--- Document passage Enclosed Below ---

In this episode we will look into type stability, a very important topic when it comes to writing efficient Julia. We will first show some small examples, trying to explain what type stability means and how you can create code that is not type stable. Then we will have two examples: one computing the growth of a coral reef under varying sea level, the other computing the value of \(\pi\) using the Chudnovsky algorithm.

JULIA

using BenchmarkTools

Type stability


If types cannot be inferred at compile time, a function cannot be entirely compiled to machine code. This means that evaluation will be slow as molasses. One example of a type instability is when a function’s return type depends on run-time values:

JULIA

function safe_inv(x::T) where {T}
    if x == zero(T)
        nothing
    else
        one(T) / x
    end
end

JULIA

@code_warntype safe_inv(-2:2)

--- End of Enclosed Document passage ---
--- Supplied data Enclosed Below ---

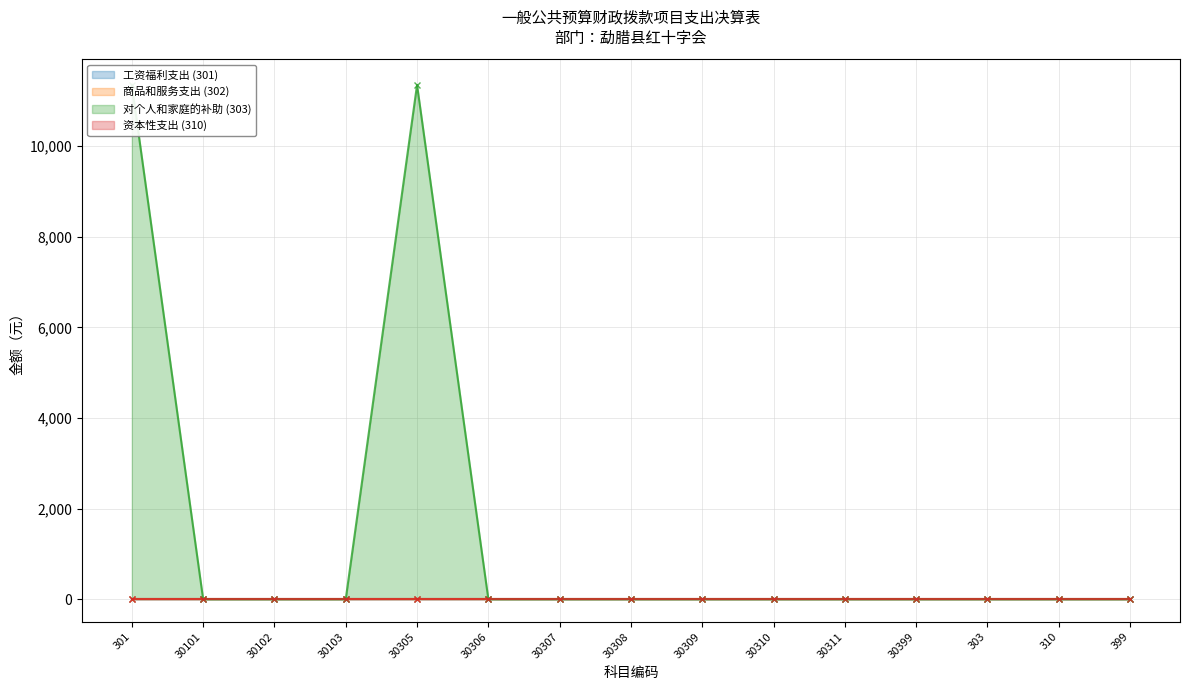

Is it true that 对个人和家庭的补助 (303) equals 11352 at 30305?

True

--- End of Enclosed Supplied data ---

## Task to complete
Write the next part of the Julia type stability tutorial, picking up after its final line. The data above was taken from a separate source.

## Expected answer
In this case we may observe that the induced type is Union{Nothing, T}. If we run @code_warntype we can see the yellow highlighting of the union type. Having union-types can be hint that the compiler is in uncertain territory. However, union types are at the very core of how Julia approaches iteration and therefore for-loops, so usually this will not lead to run-time dispatches being triggered.

The situation is much worse when mutable globals are in place.

JULIA

x = 5

replace_x(f, vs) = [(f(v) ? x : v) for v in vs]

replace_x((<)(0), -2:2)

@code_warntype replace_x((<)(0), -2:2)

We can follow this up with:

JULIA

x = "sloppy code!"

replace_x((<)(0), -2:2)

Use parameters or const

Change the definition of replace_x by passing x as a parameter. Change the definition of x to a constant using const. Time the result against the type unstable version.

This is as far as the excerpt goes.